I also have my alerts going to a small RAM drive. That didn't seem to help with CPU analysis times, not sure if it's helping with the GPU version or not, but it doesn't seem to be hurting anything either :p
(Edit: moved the ram disk back to the NVMe, it may have speed things up some 10s of msec, but not enough to notice or make a difference, so I'm erring on the side of simplification)

Lastly, I tried adding the ExDark (GitHub - OlafenwaMoses/DeepStack_ExDark: A DeepStack custom model for detecting common objects in dark/night images and videos.) dataset and turning on custom models again. There is some improvement over CPU, but I still went right back up to 8,000 - 9,000 msec analysis times with both turned on. I'm not sure why that data set absolutely seems to choke everything, but for now I'm leaving it off.
Surprised the 10th Gen Intel was so slow.
I'd like to know how the 12th Gen perform
 
I encourage people to test all these settings.

Just like we say not to chase MP, same with this - in many instances Deepstack doesn't need mainstream images and high mode.

Obviously it is field of view dependent, but I tested it with mine and it makes no difference other than a lot longer time to make running high compared to low.

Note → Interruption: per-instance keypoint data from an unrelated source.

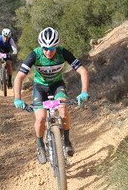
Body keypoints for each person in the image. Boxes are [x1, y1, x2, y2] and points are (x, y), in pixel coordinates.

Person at [13, 27, 89, 164]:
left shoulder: (63, 53)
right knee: (41, 118)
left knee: (64, 111)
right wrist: (17, 99)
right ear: (41, 46)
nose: (48, 51)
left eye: (52, 48)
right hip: (39, 87)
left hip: (56, 86)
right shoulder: (35, 55)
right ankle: (40, 146)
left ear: (57, 46)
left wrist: (84, 92)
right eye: (45, 48)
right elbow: (19, 78)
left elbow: (83, 71)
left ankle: (66, 141)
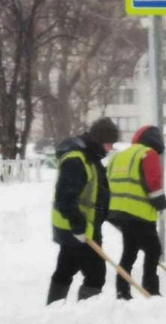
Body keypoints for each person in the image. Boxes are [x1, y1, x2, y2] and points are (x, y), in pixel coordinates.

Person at [46, 117, 119, 305]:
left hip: (85, 228)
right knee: (95, 275)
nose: (110, 149)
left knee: (66, 269)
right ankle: (85, 314)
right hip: (77, 229)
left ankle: (54, 309)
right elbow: (65, 198)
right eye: (108, 144)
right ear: (97, 140)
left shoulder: (91, 157)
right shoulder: (77, 160)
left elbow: (95, 193)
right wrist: (77, 225)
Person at [107, 125, 166, 299]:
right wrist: (161, 206)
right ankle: (151, 290)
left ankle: (122, 291)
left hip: (117, 212)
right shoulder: (148, 154)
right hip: (138, 213)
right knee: (154, 250)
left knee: (130, 251)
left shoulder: (119, 156)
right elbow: (154, 183)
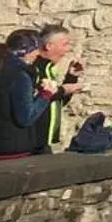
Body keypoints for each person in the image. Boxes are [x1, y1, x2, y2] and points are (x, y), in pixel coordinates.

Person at [0, 29, 58, 161]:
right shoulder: (19, 77)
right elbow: (25, 117)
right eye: (35, 49)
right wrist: (46, 95)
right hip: (13, 149)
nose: (37, 54)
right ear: (25, 51)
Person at [33, 24, 80, 152]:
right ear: (49, 46)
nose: (67, 49)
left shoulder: (49, 69)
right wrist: (64, 89)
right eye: (65, 44)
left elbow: (55, 103)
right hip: (31, 143)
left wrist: (71, 78)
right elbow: (35, 100)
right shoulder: (35, 69)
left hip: (44, 143)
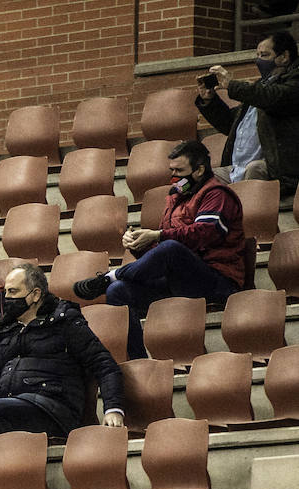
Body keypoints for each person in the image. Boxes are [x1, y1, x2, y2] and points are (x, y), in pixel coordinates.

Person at [0, 263, 125, 489]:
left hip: (53, 408)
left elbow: (104, 365)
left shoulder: (65, 320)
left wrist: (113, 409)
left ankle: (15, 485)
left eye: (13, 292)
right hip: (9, 407)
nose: (7, 298)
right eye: (6, 292)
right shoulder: (5, 328)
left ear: (35, 294)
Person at [72, 139, 245, 360]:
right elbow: (161, 251)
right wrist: (139, 243)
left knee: (171, 247)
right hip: (178, 280)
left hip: (216, 280)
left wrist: (158, 236)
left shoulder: (217, 194)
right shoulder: (175, 197)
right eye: (171, 170)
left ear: (200, 169)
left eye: (180, 171)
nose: (174, 177)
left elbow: (204, 233)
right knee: (117, 291)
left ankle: (111, 276)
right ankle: (139, 361)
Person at [196, 31, 299, 195]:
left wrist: (231, 84)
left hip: (275, 170)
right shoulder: (259, 89)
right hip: (236, 169)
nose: (258, 60)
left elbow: (273, 98)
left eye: (264, 55)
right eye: (257, 55)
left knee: (254, 168)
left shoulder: (292, 83)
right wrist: (210, 100)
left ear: (284, 57)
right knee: (196, 177)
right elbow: (230, 123)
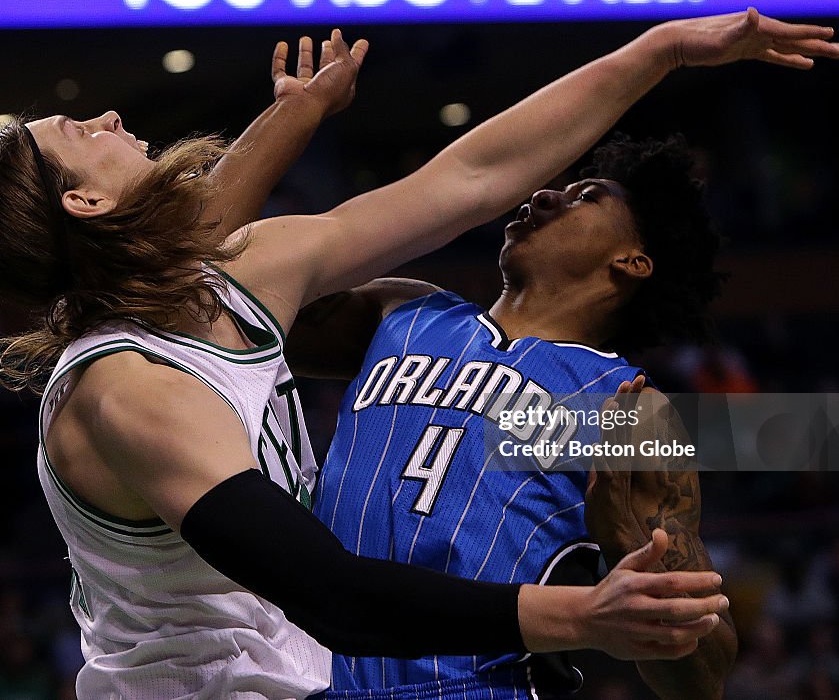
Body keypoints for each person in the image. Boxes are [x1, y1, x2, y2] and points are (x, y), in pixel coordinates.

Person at [0, 11, 839, 698]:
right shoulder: (132, 390)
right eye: (80, 130)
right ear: (87, 204)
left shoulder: (620, 408)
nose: (107, 114)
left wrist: (659, 50)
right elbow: (331, 589)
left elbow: (467, 179)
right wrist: (581, 615)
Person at [289, 135, 743, 699]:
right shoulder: (401, 309)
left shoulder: (633, 409)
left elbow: (705, 677)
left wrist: (625, 540)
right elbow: (232, 310)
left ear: (632, 261)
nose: (546, 196)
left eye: (587, 197)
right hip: (308, 682)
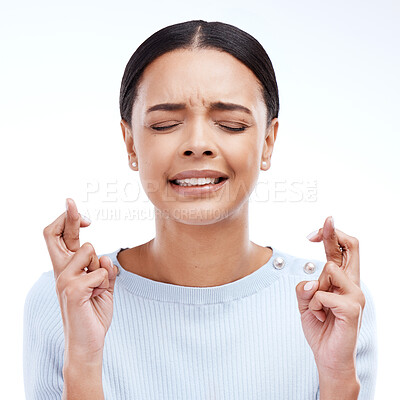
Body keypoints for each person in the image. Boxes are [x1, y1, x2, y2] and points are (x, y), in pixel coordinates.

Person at [23, 20, 377, 399]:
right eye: (165, 124)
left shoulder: (333, 303)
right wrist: (85, 359)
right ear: (130, 143)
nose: (197, 143)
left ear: (268, 142)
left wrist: (338, 375)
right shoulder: (67, 298)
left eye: (230, 124)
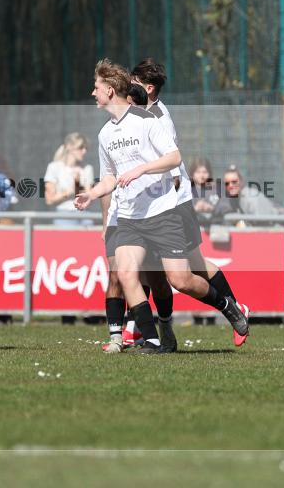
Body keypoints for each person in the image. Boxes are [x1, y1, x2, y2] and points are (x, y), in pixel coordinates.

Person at [77, 59, 248, 355]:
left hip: (163, 212)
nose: (92, 93)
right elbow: (109, 177)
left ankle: (227, 305)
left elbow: (174, 158)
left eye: (96, 88)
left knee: (180, 279)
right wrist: (91, 194)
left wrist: (141, 170)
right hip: (130, 217)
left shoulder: (149, 120)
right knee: (126, 274)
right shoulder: (105, 134)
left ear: (109, 90)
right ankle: (153, 340)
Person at [130, 58, 250, 348]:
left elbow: (172, 164)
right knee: (166, 267)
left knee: (184, 272)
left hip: (173, 203)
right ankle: (146, 330)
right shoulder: (138, 114)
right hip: (156, 203)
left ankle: (231, 308)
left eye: (132, 84)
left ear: (147, 88)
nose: (126, 88)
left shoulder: (159, 119)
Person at [44, 133, 95, 225]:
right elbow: (49, 199)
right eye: (80, 148)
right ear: (69, 147)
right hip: (64, 215)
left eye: (86, 148)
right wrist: (70, 191)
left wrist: (78, 186)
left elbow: (89, 197)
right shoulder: (54, 167)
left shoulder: (87, 169)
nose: (84, 151)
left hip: (85, 215)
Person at [211, 164, 278, 226]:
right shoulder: (233, 198)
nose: (230, 185)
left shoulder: (252, 199)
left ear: (241, 181)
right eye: (227, 182)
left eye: (234, 181)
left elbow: (265, 225)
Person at [189, 157, 219, 223]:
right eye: (198, 172)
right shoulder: (186, 191)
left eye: (205, 172)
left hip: (215, 227)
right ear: (192, 173)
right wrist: (195, 208)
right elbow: (181, 210)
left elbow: (226, 206)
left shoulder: (217, 189)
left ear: (209, 173)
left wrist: (212, 208)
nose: (201, 175)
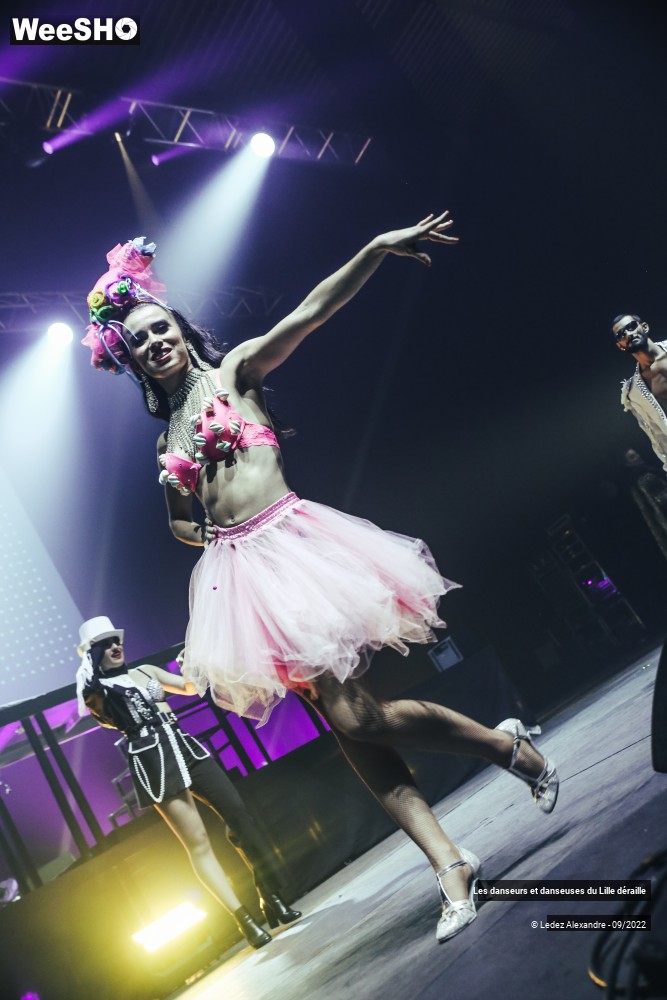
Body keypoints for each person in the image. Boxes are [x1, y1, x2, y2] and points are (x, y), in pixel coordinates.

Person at [82, 216, 559, 943]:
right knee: (349, 728)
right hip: (239, 582)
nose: (155, 343)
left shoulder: (236, 372)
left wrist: (371, 249)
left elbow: (310, 312)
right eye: (141, 340)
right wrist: (196, 528)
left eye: (161, 328)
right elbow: (181, 521)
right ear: (132, 360)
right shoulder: (165, 439)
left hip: (296, 553)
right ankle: (448, 862)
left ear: (179, 328)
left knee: (357, 718)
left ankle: (505, 750)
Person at [75, 615, 300, 949]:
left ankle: (269, 895)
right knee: (198, 842)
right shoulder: (98, 692)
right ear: (92, 653)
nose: (116, 646)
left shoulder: (145, 672)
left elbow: (188, 688)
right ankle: (245, 920)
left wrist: (189, 667)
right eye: (106, 643)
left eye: (117, 640)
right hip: (152, 758)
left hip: (184, 745)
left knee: (239, 814)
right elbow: (99, 712)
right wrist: (100, 679)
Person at [614, 313, 667, 471]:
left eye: (631, 327)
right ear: (620, 346)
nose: (628, 334)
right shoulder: (633, 392)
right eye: (621, 334)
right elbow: (657, 437)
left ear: (644, 327)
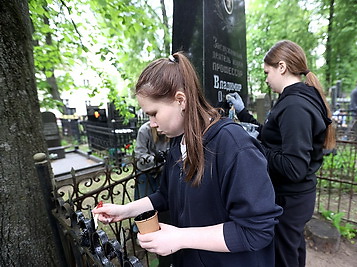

My system is just as accurate with substream images and low mode for DS.

As always, YMMV.
 
  • Like
Reactions: sebastiantombs
I encourage people to test all these settings.

Just like we say not to chase MP, same with this - in many instances Deepstack doesn't need mainstream images and high mode.

Obviously it is field of view dependent, but I tested it with mine and it makes no difference other than a lot longer time to make running high compared to low.

My system is just as accurate with substream images and low mode for DS.

As always, YMMV.
I use mode high because one of my cameras is mounted high and with my own dark custom model I find it is more accurate. But I'm always tweaking. May try the low mode as I've never used that. My times are around 50-60ms on high so can't complain
 
  • Like
Reactions: sebastiantombs
Yeah at 50-60ms then go with what works.

But 9,000ms on a 10th gen is crazy slow. My 4th gen testing on high mode was doing better than that.
 
  • Like
Reactions: sebastiantombs
I have an i5-6500 (early Intel QuickSync) running 8 cameras through BI+Deepstack. DS processing is 500ms to 2s, so I think I can benefit from even an affordable GPU boost. Would a sixth gen I5 see improvement from an added P400?

After reading this thread, I'm confused about whether my current CPU version of Deepstack is using the QuickSync capabilities of the I5; or does "Deepstack CPU" literally only mean the CPU cores of the I5?

And, a little OT, but I also use this BI machine as an occasional Plex server. AFAIK, Plex does use the QuickSync built-in GPU. Would the P400 outperform the I5 w/QS?